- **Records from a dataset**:

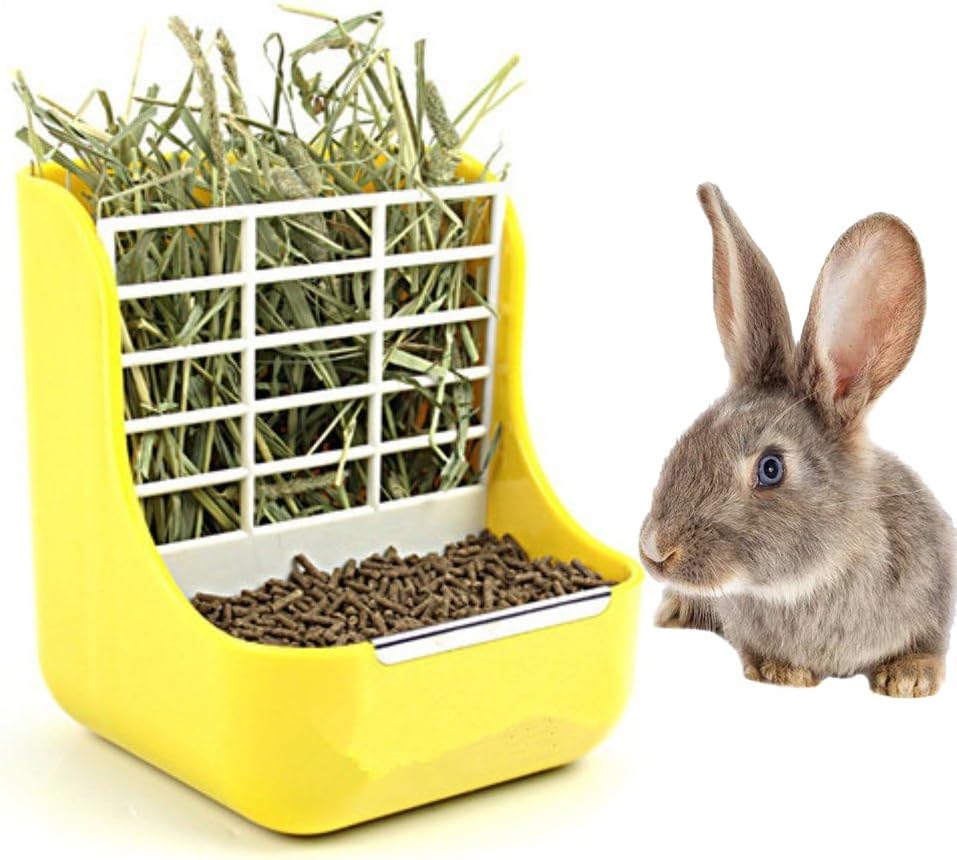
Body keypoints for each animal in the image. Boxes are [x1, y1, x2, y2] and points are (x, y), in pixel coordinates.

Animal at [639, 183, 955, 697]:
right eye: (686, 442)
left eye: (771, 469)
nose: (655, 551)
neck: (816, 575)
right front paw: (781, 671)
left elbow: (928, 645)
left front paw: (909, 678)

==

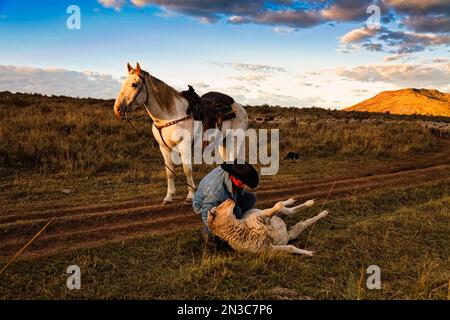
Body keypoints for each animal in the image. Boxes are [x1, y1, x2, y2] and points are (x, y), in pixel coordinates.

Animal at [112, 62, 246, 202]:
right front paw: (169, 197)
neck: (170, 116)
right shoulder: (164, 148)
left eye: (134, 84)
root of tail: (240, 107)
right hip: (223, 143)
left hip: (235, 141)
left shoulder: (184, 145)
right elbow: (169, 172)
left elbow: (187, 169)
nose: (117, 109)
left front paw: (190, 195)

- **WHAT IS NEEDED**: Give back, word for word, only the lines above from the line holding "root of tail: (240, 107)" to the line holding "left front paw: (190, 195)", both included.

- **TASK OUTPUT**:
root of tail: (240, 107)
right hip: (223, 143)
left hip: (235, 141)
left shoulder: (184, 145)
right elbow: (169, 172)
left elbow: (187, 169)
nose: (117, 109)
left front paw: (190, 195)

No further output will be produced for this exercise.